Japan’s Sumitomo Chemical has begun construction of a pilot facility to trial production of propylene directly from ethanol, which is attracting attention as a sustainable chemical raw material if derived from biomass. The project is supported by the government-linked NEDO Green Innovation (GI) Fund.
The Company plans to complete construction of the pilot facility at its Sodegaura site in Chiba Prefecture by the first half of 2025 and accelerate efforts aimed at commercial deployment.
Ethanol can be produced from biomass such as sugarcane and corn, and it is also anticipated that technology for manufacturing ethanol at scale from combustible waste, waste plastics or CO2 will be developed in the near future. Expectations are thereby rising for ethanol as a sustainable essential chemical raw material.
Sumitomo’s process to produce propylene directly from ethanol has the advantage of being compact and low-cost compared to existing processes that involve multiple intermediates.
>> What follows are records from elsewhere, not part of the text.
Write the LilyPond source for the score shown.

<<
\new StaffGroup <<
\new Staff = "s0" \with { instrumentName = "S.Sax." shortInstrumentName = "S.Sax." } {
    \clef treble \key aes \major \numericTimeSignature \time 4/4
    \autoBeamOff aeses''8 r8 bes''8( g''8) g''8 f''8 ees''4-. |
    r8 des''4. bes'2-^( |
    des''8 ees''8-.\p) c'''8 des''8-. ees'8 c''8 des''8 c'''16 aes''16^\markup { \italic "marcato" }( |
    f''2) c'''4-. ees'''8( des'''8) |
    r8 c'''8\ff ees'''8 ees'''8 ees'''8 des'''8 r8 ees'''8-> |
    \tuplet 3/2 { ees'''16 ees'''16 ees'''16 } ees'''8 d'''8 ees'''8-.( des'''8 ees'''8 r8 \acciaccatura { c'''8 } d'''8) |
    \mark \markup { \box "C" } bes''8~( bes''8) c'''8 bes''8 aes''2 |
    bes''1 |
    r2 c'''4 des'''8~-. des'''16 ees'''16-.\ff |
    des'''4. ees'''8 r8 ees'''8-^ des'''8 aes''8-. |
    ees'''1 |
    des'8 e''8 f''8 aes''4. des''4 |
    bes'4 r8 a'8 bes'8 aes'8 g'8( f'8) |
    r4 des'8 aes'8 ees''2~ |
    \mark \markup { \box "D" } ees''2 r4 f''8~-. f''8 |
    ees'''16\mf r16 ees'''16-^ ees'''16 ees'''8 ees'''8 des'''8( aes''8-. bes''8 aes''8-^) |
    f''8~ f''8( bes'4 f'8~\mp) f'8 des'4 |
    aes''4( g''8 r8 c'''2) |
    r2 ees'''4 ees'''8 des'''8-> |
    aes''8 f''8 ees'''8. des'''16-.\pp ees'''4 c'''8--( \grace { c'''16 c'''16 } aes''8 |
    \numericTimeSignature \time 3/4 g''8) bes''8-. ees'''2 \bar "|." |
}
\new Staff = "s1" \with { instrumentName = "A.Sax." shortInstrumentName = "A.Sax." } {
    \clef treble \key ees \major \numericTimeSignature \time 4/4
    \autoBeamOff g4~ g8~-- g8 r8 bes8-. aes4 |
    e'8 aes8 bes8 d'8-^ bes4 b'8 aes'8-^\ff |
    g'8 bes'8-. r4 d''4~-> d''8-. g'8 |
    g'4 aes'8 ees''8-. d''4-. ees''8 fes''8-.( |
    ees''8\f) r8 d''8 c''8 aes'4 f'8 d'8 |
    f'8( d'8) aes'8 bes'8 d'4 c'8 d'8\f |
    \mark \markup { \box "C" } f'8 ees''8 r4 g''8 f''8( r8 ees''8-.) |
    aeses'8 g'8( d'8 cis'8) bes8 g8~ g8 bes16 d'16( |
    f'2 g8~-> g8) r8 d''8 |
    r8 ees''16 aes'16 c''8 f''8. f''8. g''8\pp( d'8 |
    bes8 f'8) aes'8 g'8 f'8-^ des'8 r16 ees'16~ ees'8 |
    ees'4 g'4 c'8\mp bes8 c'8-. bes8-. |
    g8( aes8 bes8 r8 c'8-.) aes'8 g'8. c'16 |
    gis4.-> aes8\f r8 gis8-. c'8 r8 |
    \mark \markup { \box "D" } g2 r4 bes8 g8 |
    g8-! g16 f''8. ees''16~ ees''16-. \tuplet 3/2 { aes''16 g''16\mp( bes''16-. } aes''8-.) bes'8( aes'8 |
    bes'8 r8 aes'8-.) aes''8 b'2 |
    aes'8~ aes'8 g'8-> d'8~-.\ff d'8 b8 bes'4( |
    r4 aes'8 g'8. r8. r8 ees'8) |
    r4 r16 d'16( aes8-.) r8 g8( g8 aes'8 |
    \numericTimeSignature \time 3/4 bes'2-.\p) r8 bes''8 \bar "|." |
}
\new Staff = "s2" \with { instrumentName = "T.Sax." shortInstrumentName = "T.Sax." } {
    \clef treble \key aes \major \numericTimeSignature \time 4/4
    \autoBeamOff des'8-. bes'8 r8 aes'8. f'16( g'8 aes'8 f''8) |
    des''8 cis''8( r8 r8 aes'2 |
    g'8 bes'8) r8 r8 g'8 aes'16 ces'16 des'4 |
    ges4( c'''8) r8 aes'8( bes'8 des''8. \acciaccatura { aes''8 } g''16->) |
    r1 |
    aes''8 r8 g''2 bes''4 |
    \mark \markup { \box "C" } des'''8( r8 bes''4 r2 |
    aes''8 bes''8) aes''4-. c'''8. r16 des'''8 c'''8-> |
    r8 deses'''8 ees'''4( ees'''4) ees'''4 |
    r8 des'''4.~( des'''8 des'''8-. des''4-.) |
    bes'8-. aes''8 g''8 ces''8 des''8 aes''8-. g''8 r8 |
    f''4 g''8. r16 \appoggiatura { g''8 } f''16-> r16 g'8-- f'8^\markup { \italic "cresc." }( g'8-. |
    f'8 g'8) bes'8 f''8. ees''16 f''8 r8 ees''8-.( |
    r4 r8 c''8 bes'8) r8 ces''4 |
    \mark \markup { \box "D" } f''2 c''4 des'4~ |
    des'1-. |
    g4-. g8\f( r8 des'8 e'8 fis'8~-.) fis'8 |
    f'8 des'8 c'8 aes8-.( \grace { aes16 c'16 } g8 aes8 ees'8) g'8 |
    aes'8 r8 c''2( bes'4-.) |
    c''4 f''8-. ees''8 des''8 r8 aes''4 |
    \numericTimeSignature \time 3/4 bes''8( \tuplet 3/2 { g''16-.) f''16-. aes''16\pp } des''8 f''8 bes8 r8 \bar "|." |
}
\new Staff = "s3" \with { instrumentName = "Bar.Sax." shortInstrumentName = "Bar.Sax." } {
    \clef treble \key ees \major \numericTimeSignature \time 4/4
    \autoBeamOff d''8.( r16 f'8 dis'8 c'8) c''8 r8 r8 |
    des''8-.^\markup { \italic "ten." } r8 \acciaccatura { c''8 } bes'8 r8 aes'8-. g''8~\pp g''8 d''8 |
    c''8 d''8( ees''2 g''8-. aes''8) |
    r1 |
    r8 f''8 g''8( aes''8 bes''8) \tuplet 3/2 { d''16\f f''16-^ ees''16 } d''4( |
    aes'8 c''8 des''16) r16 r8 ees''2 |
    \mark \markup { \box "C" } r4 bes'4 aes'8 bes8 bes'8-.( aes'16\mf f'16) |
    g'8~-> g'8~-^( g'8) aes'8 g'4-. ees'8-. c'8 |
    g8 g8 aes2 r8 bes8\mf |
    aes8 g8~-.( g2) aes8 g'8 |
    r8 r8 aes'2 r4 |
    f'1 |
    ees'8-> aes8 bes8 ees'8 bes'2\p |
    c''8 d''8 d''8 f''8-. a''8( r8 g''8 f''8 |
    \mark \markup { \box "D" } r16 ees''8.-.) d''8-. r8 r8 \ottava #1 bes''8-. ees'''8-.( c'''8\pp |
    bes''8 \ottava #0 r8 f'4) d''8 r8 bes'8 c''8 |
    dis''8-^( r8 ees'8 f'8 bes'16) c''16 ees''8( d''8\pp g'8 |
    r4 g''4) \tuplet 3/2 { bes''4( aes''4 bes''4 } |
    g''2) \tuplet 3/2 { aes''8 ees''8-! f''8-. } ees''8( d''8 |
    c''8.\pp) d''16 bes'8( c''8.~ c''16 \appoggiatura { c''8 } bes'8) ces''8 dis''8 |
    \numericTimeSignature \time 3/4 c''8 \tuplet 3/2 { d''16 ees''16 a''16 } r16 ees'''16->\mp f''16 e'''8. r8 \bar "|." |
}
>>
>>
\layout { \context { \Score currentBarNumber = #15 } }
Additionally, hydrogen is generated simultaneously as a by-product.
Image courtesy of Sumitomo Chemical
Sumitomo Chemical will acquire the necessary data for scaling the process for commercial production from the pilot facility, while also providing samples of polypropylene using the propylene produced in the pilot facility for customer evaluation. The Company aims to start commercial production with the new process, as well as licensing of the technology to other companies, by the early 2030s.